A new mission to study how climate change affects the processes in the Earth’s atmosphere has been selected by the European Space Agency (ESA).


​​​Artist impression of the ESP-MACCS constellation in orbit.

Credit: GomSpace​

This UK-Danish led mission will be smaller and cheaper than the traditional ESA Earth observation satellites and will be ready for launch in just 4 years. It has been selected as part of a new programme to develop small, agile spacecraft to complement the existing fleet while proving new techniques in Earth observations which could be scaled up for future missions.

ESP-MACCS (Earth System Processes Monitored in the Atmosphere by a Constellation of CubeSats), is the first of these missions to be chosen and is being led by GomSpace in Denmark with science instruments provided by the Science and Technology Facilities Council's RAL Space.

ESA's Director of Earth Observation Programmes, Josef Aschbacher, announced the decision to move forward with EPS-MACCS today​ at the 16th Appleton Space Conference. RAL Space will be responsible for the mission's thermal infrared spectrometer.

Dr Aschbacher said: “The selection of this first Scout mission is a key programmatic milestone for Earth Observation and a significant step forward in our efforts to embrace the age of New Space.

“With EPS-MACCS now heading into negotiations, the plan is now also to further assess the feasibility of implementing additional Scout mission proposals that we received."

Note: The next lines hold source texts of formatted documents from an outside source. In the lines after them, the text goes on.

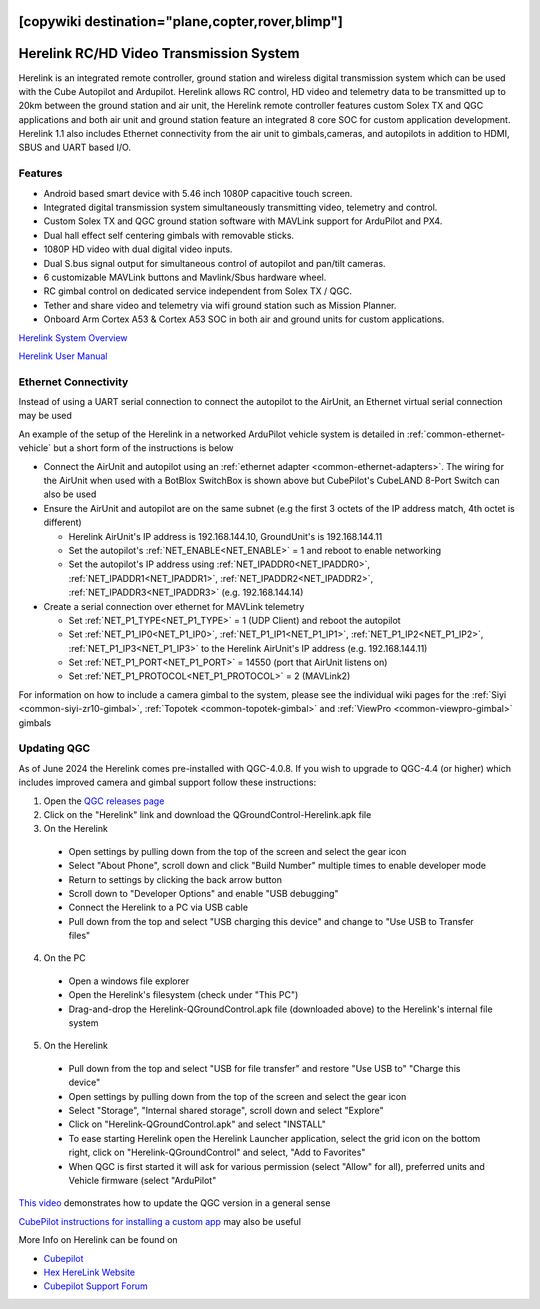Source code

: .. _common-herelink:
[copywiki destination="plane,copter,rover,blimp"]
========================================
Herelink RC/HD Video Transmission System
========================================

Herelink is an integrated remote controller, ground station and wireless digital transmission system which can be used with the Cube Autopilot and Ardupilot. Herelink allows RC control, HD video and telemetry data to be transmitted up to 20km between the ground station and air unit, the Herelink remote controller features custom Solex TX and QGC applications and both air unit and ground station feature an integrated 8 core SOC for custom application development. Herelink 1.1 also includes Ethernet connectivity from the air unit to gimbals,cameras, and autopilots in addition to HDMI, SBUS and UART based I/O.

.. image:: ../../../images/herelink.jpg
    :target: ../_images/herelink.jpg

Features
--------
* Android based smart device with 5.46 inch 1080P capacitive touch screen.
* Integrated digital transmission system simultaneously transmitting video, telemetry and control. 
* Custom Solex TX and QGC ground station software with MAVLink support for ArduPilot and PX4.
* Dual hall effect self centering gimbals with removable sticks. 
* 1080P HD video with dual digital video inputs. 
* Dual S.bus signal output for simultaneous control of autopilot and pan/tilt cameras.
* 6 customizable MAVLink buttons and Mavlink/Sbus hardware wheel. 
* RC gimbal control on dedicated service independent from Solex TX / QGC. 
* Tether and share video and telemetry via wifi ground station such as Mission Planner. 
* Onboard Arm Cortex A53 & Cortex A53 SOC in both air and ground units for custom applications. 


`Herelink System Overview <https://docs.cubepilot.org/user-guides/herelink/herelink-overview>`__

`Herelink User Manual <https://docs.cubepilot.org/user-guides/herelink/herelink-user-guides>`__

Ethernet Connectivity
---------------------

Instead of using a UART serial connection to connect the autopilot to the AirUnit, an Ethernet virtual serial connection may be used

An example of the setup of the Herelink in a networked ArduPilot vehicle system is detailed in :ref:`common-ethernet-vehicle` but a short form of the instructions is below

.. image:: ../../../images/herelink-botblox-ethernet.png
    :target: ../_images/herelink-botblox-ethernet.png

- Connect the AirUnit and autopilot using an :ref:`ethernet adapter <common-ethernet-adapters>`.  The wiring for the AirUnit when used with a BotBlox SwitchBox is shown above but CubePilot's CubeLAND 8-Port Switch can also be used
- Ensure the AirUnit and autopilot are on the same subnet (e.g the first 3 octets of the IP address match, 4th octet is different)

  - Herelink AirUnit's IP address is 192.168.144.10, GroundUnit's is 192.168.144.11
  - Set the autopilot's :ref:`NET_ENABLE<NET_ENABLE>` = 1 and reboot to enable networking
  - Set the autopilot's IP address using :ref:`NET_IPADDR0<NET_IPADDR0>`, :ref:`NET_IPADDR1<NET_IPADDR1>`, :ref:`NET_IPADDR2<NET_IPADDR2>`, :ref:`NET_IPADDR3<NET_IPADDR3>` (e.g. 192.168.144.14)

- Create a serial connection over ethernet for MAVLink telemetry

  - Set :ref:`NET_P1_TYPE<NET_P1_TYPE>` = 1 (UDP Client) and reboot the autopilot
  - Set :ref:`NET_P1_IP0<NET_P1_IP0>`, :ref:`NET_P1_IP1<NET_P1_IP1>`, :ref:`NET_P1_IP2<NET_P1_IP2>`, :ref:`NET_P1_IP3<NET_P1_IP3>` to the Herelink AirUnit's IP address (e.g. 192.168.144.11)
  - Set :ref:`NET_P1_PORT<NET_P1_PORT>` = 14550 (port that AirUnit listens on)
  - Set :ref:`NET_P1_PROTOCOL<NET_P1_PROTOCOL>` = 2 (MAVLink2)

For information on how to include a camera gimbal to the system, please see the individual wiki pages for the :ref:`Siyi <common-siyi-zr10-gimbal>`, :ref:`Topotek <common-topotek-gimbal>` and :ref:`ViewPro <common-viewpro-gimbal>` gimbals

Updating QGC
------------

As of June 2024 the Herelink comes pre-installed with QGC-4.0.8.  If you wish to upgrade to QGC-4.4 (or higher) which includes improved camera and gimbal support follow these instructions:

1. Open the `QGC releases page <https://github.com/mavlink/qgroundcontrol/releases>`__
2. Click on the "Herelink" link and download the QGroundControl-Herelink.apk file
3. On the Herelink

  - Open settings by pulling down from the top of the screen and select the gear icon
  - Select "About Phone", scroll down and click "Build Number" multiple times to enable developer mode
  - Return to settings by clicking the back arrow button
  - Scroll down to "Developer Options" and enable "USB debugging"
  - Connect the Herelink to a PC via USB cable
  - Pull down from the top and select "USB charging this device" and change to "Use USB to Transfer files"

4. On the PC

  - Open a windows file explorer
  - Open the Herelink's filesystem (check under "This PC")
  - Drag-and-drop the Herelink-QGroundControl.apk file (downloaded above) to the Herelink's internal file system

5. On the Herelink

  - Pull down from the top and select "USB for file transfer" and restore "Use USB to" "Charge this device"
  - Open settings by pulling down from the top of the screen and select the gear icon
  - Select "Storage", "Internal shared storage", scroll down and select "Explore"
  - Click on "Herelink-QGroundControl.apk" and select "INSTALL"
  - To ease starting Herelink open the Herelink Launcher application, select the grid icon on the bottom right, click on "Herelink-QGroundControl" and select, "Add to Favorites"
  - When QGC is first started it will ask for various permission (select "Allow" for all), preferred units and Vehicle firmware (select "ArduPilot"

`This video <https://www.youtube.com/watch?v=a-cLzYD7HBk>`__ demonstrates how to update the QGC version in a general sense

`CubePilot instructions for installing a custom app <https://docs.cubepilot.org/user-guides/herelink/herelink-user-guides/installing-a-custom-app>`__ may also be useful


More Info on Herelink can be found on 

-   `Cubepilot <https://docs.cubepilot.org/user-guides/herelink/herelink-overview>`_
-   `Hex HereLink Website <http://www.proficnc.com/all-products/211-gps-module.html>`_
-   `Cubepilot Support Forum <https://discuss.cubepilot.org>`_
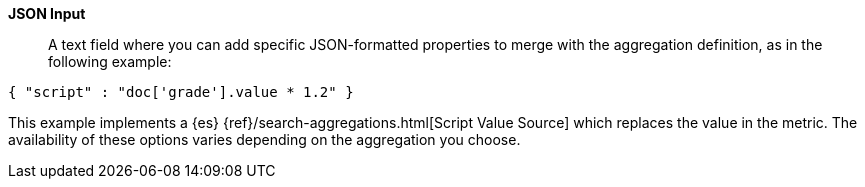 *JSON Input*:: A text field where you can add specific JSON-formatted properties to merge with the aggregation
definition, as in the following example:

[source,shell]
{ "script" : "doc['grade'].value * 1.2" }

This example implements a {es} {ref}/search-aggregations.html[Script Value Source] which replaces
the value in the metric. The availability of these options varies depending on the aggregation
you choose.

A constellation of three satellites will focus on the tropics and subtropics. Rapidly growing mega-cities and increased occurrence of wildfires in these geographical areas generates greenhouse and polluting gasses which are quickly transported high into the atmosphere. This affects processes taking place in this sensitive region which in turn, impacts the climate at the surface.

ESP-MACCS will monitor the vital ozone layer which protects the Earth from harmful ultra violet rays from the Sun. It will also make highly accurate measurements of greenhouse gases, including water vapour, covering the whole of the tropics within a month, allowing scientists to track both spatial and seasonal changes in the state of the high atmosphere.

Dr Damien Weidmann, from RAL Space and lead scientist for ESP-MACCS said: “The mission is packed with innovation, from the way the atmosphere is measured, to the instrumentation used to do the measurements. Exciting scientific insights and knowledge are expected."

The instrumentation for this type of system is usually larger than a washing machine but the team have manage to reduce this to fit within GomSpace's small, toaster-sized cubesat platform with each instrument on board weighing less than 1.3kg.

The mission is able to meet ESA's stringent requirements for a small, light spacecraft with a rapid turnaround to launch because the instruments on board build on more than 10 years of research and development by scientists at RAL Space, the UK's national space laboratory.

While this will be the first technology of this kind and size to fly on board a spacecraft the technology developed has already been used for a number of applications here on the ground. Some aspects of the technology underpinning ESP-MACCS have been exploited for the development of non-invasive breath analysis for early medical diagnosis and environmental monitoring.

Dr Graham Turnock, Chief Executive of the UK Space Agency, said: “The UK is leading the way in using space to take the fight to climate change and is making Earth observation satellites one of the most important weapons in our arsenal.

“This new mission builds on these strengths in an exciting and innovative way, using satellites the size of a toaster to demonstrate techniques much faster and cheaper than traditional missions."